Both samplers target the same posterior and recover the same topics (matched coherence on shared corpora); LightLDA is also useful as an independent cross-check of a SparseLDA fit. Use the default unless you have a specific large-K reason not to.

DMR

Dirichlet-Multinomial Regression: each document's topic prior depends on its metadata, α_d = exp(Xγ). The learned feature_effects show how covariates shift topic propensity.

import numpy as np
X, names = topica.one_hot(party)
model = topica.DMR(num_topics=20, seed=1)
model.fit(docs, X, feature_names=names)

LabeledLDA

Supervised: each label is a topic, and a document's tokens are restricted to its labels.
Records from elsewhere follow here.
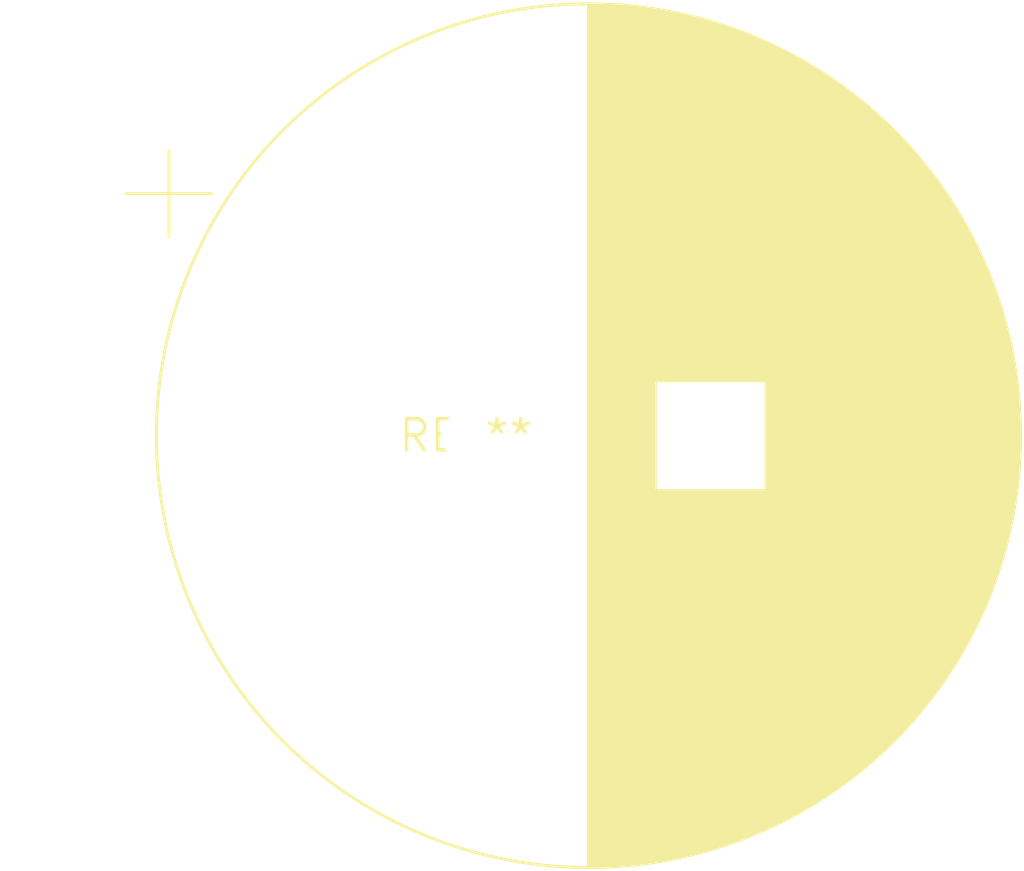
<source format=kicad_pcb>
(kicad_pcb (version 20240108) (generator pcbnew)

  (general
    (thickness 1.6)
  )

  (paper "A4")
  (layers
    (0 "F.Cu" signal)
    (31 "B.Cu" signal)
    (32 "B.Adhes" user "B.Adhesive")
    (33 "F.Adhes" user "F.Adhesive")
    (34 "B.Paste" user)
    (35 "F.Paste" user)
    (36 "B.SilkS" user "B.Silkscreen")
    (37 "F.SilkS" user "F.Silkscreen")
    (38 "B.Mask" user)
    (39 "F.Mask" user)
    (40 "Dwgs.User" user "User.Drawings")
    (41 "Cmts.User" user "User.Comments")
    (42 "Eco1.User" user "User.Eco1")
    (43 "Eco2.User" user "User.Eco2")
    (44 "Edge.Cuts" user)
    (45 "Margin" user)
    (46 "B.CrtYd" user "B.Courtyard")
    (47 "F.CrtYd" user "F.Courtyard")
    (48 "B.Fab" user)
    (49 "F.Fab" user)
    (50 "User.1" user)
    (51 "User.2" user)
    (52 "User.3" user)
    (53 "User.4" user)
    (54 "User.5" user)
    (55 "User.6" user)
    (56 "User.7" user)
    (57 "User.8" user)
    (58 "User.9" user)
  )

  (setup
    (pad_to_mask_clearance 0)
    (pcbplotparams
      (layerselection 0x00010fc_ffffffff)
      (plot_on_all_layers_selection 0x0000000_00000000)
      (disableapertmacros false)
      (usegerberextensions false)
      (usegerberattributes false)
      (usegerberadvancedattributes false)
      (creategerberjobfile false)
      (dashed_line_dash_ratio 12.000000)
      (dashed_line_gap_ratio 3.000000)
      (svgprecision 4)
      (plotframeref false)
      (viasonmask false)
      (mode 1)
      (useauxorigin false)
      (hpglpennumber 1)
      (hpglpenspeed 20)
      (hpglpendiameter 15.000000)
      (dxfpolygonmode false)
      (dxfimperialunits false)
      (dxfusepcbnewfont false)
      (psnegative false)
      (psa4output false)
      (plotreference false)
      (plotvalue false)
      (plotinvisibletext false)
      (sketchpadsonfab false)
      (subtractmaskfromsilk false)
      (outputformat 1)
      (mirror false)
      (drillshape 1)
      (scaleselection 1)
      (outputdirectory "")
    )
  )

  (net 0 "")

  (footprint "CP_Radial_D35.0mm_P10.00mm_SnapIn" (layer "F.Cu") (at 0 0))

)

</source>
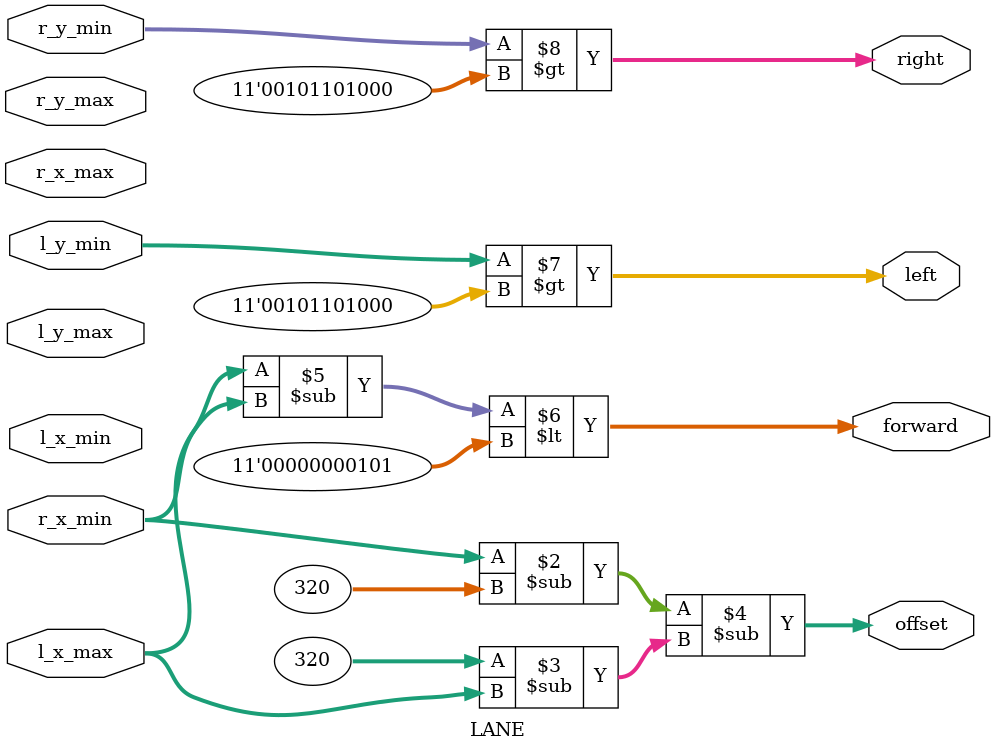
<source format=sv>
module LANE (
  input logic [10:0] r_x_min,
  input logic [10:0] r_x_max,
  input logic [10:0] r_y_min,
  input logic [10:0] r_y_max,
  input logic [10:0] l_x_min,
  input logic [10:0] l_x_max,
  input logic [10:0] l_y_min,
  input logic [10:0] l_y_max,
  output logic [31:0] offset,
  output logic [31:0] left,
  output logic [31:0] right,
  output logic [31:0] forward
);

  always_comb begin
    offset = (r_x_min - 32'd320) - (32'd320 - l_x_max);
    forward = (r_x_min - l_x_max) < 11'd5;
    left =  (l_y_min > 11'd360);
    right = (r_y_min > 11'd360);
  end

endmodule

</source>
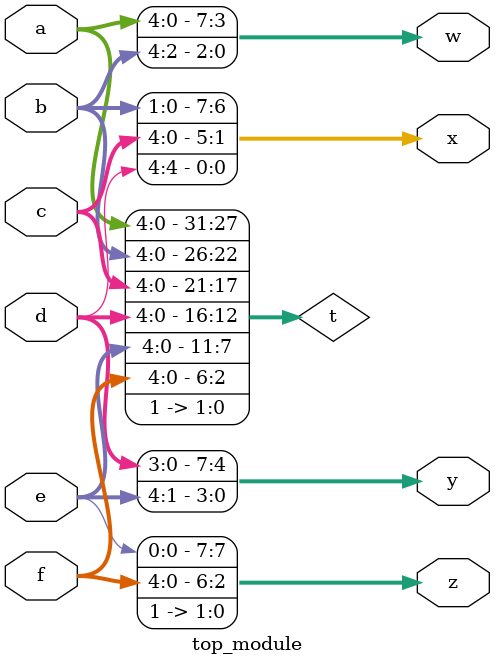
<source format=v>
module top_module (
    input [4:0] a, b, c, d, e, f, 
    output [7:0] w, x, y, z       
);
    wire [31:0] t;     
    assign t = {a, b, c, d, e, f, 1'b1, 1'b1};  

    assign w = t[31:24];  
    assign x = t[23:16]; 
    assign y = t[15:8];   
    assign z = t[7:0];    

endmodule

</source>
Empty labels fall back to unconstrained LDA.

SAGE

Content-covariate topics via an additive log-linear model: the same topic is worded differently across groups. word_contrast(topic, a, b) shows the words that most distinguish two groups' phrasing.

CTM

The Correlated Topic Model (logistic-normal): topics can co-occur, unlike LDA's Dirichlet. This is the engine STM builds on; topic_correlation reports the learned structure. Fit by parallel variational EM.

STM

The full Structural Topic Model: CTM core plus prevalence and content covariates. This is the workhorse for social science; it has its own guide.

HDP

A nonparametric model that infers the number of topics rather than taking K as input. Useful as a sanity check on the K you chose elsewhere.

hdp = topica.HDP(eta=0.3, seed=1)
hdp.fit(docs, iters=300)
print(hdp.num_topics, "topics inferred")

DTM

The Dynamic Topic Model: a fixed number of topics whose word distributions drift across ordered time slices. word_evolution(topic, word) traces one word's probability through time, and word_drift(topic) reports which words rose and fell most within a topic — what makes its vocabulary evolve.

dtm = topica.DTM(num_topics=10, chain_variance=0.05, seed=1)
dtm.fit(docs, times, em_iters=20)   # `times` = per-doc slice index

drift = dtm.word_drift(topic=3)     # first vs last slice by default
print("rising: ", [w for w, _ in drift["rising"][:5]])
print("falling:", [w for w, _ in drift["falling"][:5]])

SupervisedLDA

Topics shaped to predict a per-document real-valued response (Blei & McAuliffe). coefficients give each topic's pull on the outcome, and predict scores new documents.

Guided topics

SeededLDA and KeyATM steer named topics with a few seed words each, for when you know the themes you expect. See the guided-topics guide.

Short-text and hierarchy models

PT and GSDMM are built for short documents; see the short-text guide. PA (Pachinko Allocation) and HLDA (hierarchical, nested-CRP) recover super-/sub-topic structure.